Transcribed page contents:
»»

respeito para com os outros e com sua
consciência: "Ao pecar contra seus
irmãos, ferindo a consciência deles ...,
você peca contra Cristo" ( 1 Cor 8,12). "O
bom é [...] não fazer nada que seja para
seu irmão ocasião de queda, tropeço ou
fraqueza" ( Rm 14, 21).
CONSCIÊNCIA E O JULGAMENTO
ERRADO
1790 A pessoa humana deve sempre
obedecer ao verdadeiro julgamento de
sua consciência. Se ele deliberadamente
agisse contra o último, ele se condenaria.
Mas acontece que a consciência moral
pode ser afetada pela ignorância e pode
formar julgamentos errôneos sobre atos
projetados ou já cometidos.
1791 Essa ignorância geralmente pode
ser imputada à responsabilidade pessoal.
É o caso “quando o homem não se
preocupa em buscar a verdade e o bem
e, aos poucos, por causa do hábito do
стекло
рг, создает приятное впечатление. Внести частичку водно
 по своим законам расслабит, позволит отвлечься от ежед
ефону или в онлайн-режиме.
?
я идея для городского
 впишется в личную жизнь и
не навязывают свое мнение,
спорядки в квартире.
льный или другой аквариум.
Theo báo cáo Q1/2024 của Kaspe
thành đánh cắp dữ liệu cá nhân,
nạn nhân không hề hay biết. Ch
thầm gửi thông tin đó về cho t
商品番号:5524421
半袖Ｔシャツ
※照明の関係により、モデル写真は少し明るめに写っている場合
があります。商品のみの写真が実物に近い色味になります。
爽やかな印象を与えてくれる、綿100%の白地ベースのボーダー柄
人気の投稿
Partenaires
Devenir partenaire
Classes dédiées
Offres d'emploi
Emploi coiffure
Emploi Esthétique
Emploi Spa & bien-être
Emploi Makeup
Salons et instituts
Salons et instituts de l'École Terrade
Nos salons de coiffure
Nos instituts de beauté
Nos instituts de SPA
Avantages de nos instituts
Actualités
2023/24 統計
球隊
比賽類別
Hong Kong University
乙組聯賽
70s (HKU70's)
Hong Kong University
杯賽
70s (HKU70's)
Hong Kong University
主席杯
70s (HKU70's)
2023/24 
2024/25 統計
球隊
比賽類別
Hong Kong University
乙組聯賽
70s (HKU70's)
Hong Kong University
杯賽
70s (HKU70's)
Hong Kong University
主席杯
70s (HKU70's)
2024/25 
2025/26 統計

««

→ **WORK INSTRUCTION**
So that nothing is lost, write out each record exactly as it appears above.

→ **EXERCISE SOLUTION**
respeito para com os outros e com sua
consciência: "Ao pecar contra seus
irmãos, ferindo a consciência deles ...,
você peca contra Cristo" ( 1 Cor 8,12). "O
bom é [...] não fazer nada que seja para
seu irmão ocasião de queda, tropeço ou
fraqueza" ( Rm 14, 21).
CONSCIÊNCIA E O JULGAMENTO
ERRADO
1790 A pessoa humana deve sempre
obedecer ao verdadeiro julgamento de
sua consciência. Se ele deliberadamente
agisse contra o último, ele se condenaria.
Mas acontece que a consciência moral
pode ser afetada pela ignorância e pode
formar julgamentos errôneos sobre atos
projetados ou já cometidos.
1791 Essa ignorância geralmente pode
ser imputada à responsabilidade pessoal.
É o caso “quando o homem não se
preocupa em buscar a verdade e o bem
e, aos poucos, por causa do hábito do
стекло
рг, создает приятное впечатление. Внести частичку водно
 по своим законам расслабит, позволит отвлечься от ежед
ефону или в онлайн-режиме.
?
я идея для городского
 впишется в личную жизнь и
не навязывают свое мнение,
спорядки в квартире.
льный или другой аквариум.
Theo báo cáo Q1/2024 của Kaspe
thành đánh cắp dữ liệu cá nhân,
nạn nhân không hề hay biết. Ch
thầm gửi thông tin đó về cho t
商品番号:5524421
半袖Ｔシャツ
※照明の関係により、モデル写真は少し明るめに写っている場合
があります。商品のみの写真が実物に近い色味になります。
爽やかな印象を与えてくれる、綿100%の白地ベースのボーダー柄
人気の投稿
Partenaires
Devenir partenaire
Classes dédiées
Offres d'emploi
Emploi coiffure
Emploi Esthétique
Emploi Spa & bien-être
Emploi Makeup
Salons et instituts
Salons et instituts de l'École Terrade
Nos salons de coiffure
Nos instituts de beauté
Nos instituts de SPA
Avantages de nos instituts
Actualités
2023/24 統計
球隊
比賽類別
Hong Kong University
乙組聯賽
70s (HKU70's)
Hong Kong University
杯賽
70s (HKU70's)
Hong Kong University
主席杯
70s (HKU70's)
2023/24 
2024/25 統計
球隊
比賽類別
Hong Kong University
乙組聯賽
70s (HKU70's)
Hong Kong University
杯賽
70s (HKU70's)
Hong Kong University
主席杯
70s (HKU70's)
2024/25 
2025/26 統計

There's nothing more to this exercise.